American academic administrator

Thomas C. Galligan Jr. (born September 3, 1955) is an American lawyer, legal scholar, administrator and educator who was the Interim President of Louisiana State University. He served as the eighth president of Colby-Sawyer College and as dean and professor of law at the University of Tennessee College of Law in Knoxville, where he taught torts and admiralty.

Galligan grew up in Montclair, New Jersey with the dream of becoming a lawyer. He graduated from Montclair Kimberley Academy in 1973.

Prior to taking up administrative roles, Galligan taught at the Paul M. Hebert Law Center from 1986 until May 1998. There, he was named the Dr. Dale E. Bennett Professor of Law and was honored by the students as the Outstanding LSU Professor six times. He returned to LSU as the commencement speaker in 2006, while he was then president-elect at Colby-Sawyer College.

Galligan has published numerous books and articles on torts and admiralty. His scholarship has been cited in the proposed Restatement (Third) of Torts and by numerous legal scholars. Galligan's work has also been cited by the United States Supreme Court and other federal and state appellate and trial courts.

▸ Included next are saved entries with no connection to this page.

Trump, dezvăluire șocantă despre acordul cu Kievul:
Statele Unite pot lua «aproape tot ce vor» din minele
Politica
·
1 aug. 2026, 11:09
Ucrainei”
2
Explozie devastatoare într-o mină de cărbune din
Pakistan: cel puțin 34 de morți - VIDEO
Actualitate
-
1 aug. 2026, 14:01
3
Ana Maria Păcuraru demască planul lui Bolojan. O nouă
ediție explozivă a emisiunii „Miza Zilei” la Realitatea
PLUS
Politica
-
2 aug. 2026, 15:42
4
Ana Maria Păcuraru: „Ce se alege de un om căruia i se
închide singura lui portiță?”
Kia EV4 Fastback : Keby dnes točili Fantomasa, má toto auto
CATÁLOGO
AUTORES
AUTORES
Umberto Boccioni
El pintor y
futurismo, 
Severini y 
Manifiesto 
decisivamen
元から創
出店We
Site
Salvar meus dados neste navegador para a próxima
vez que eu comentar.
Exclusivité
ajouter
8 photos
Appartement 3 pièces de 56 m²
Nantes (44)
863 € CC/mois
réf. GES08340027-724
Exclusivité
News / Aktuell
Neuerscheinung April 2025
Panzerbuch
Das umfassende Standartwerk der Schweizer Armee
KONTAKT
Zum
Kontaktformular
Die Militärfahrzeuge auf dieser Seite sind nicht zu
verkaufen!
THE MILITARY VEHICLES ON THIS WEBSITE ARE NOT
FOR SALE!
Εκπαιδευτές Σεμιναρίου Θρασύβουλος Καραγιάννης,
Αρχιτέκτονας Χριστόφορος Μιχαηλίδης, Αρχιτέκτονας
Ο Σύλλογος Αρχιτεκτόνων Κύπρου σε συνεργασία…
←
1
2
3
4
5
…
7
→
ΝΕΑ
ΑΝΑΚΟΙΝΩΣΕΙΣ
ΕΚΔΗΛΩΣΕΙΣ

His co-authored scholarship with Professor Frank L. Maraist has been honored by the Louisiana Bar Journal and the Tulane Law Review. Recently, Galligan was honored with the University of Tennessee National Alumni Association Public Service Award for 2006 and the Knoxville Bar Association's Law and Liberty Award.

His expertise in admiralty and international maritime law was widely sought after the Deepwater Horizon oil spill, including by the Associated Press, The Wall Street Journal, and The New York Times. Galligan also testified before the United States Senate's Committee on the Judiciary and the U.S. House of Representatives' Committee on the Judiciary, respectively.

Galligan has a passion for long-distance running and baseball statistics. He has four children, one a graduate of Bates College and two graduates of Dartmouth College, and his daughter Jennifer who graduated Pitzer College.

Galligan has run over twenty marathons, one of which he completed with his daughter, Sarah. His daughter, Jennifer, currently sits as the Senior Development and Marketing Manager of Junior Achievement of Middle Tennessee.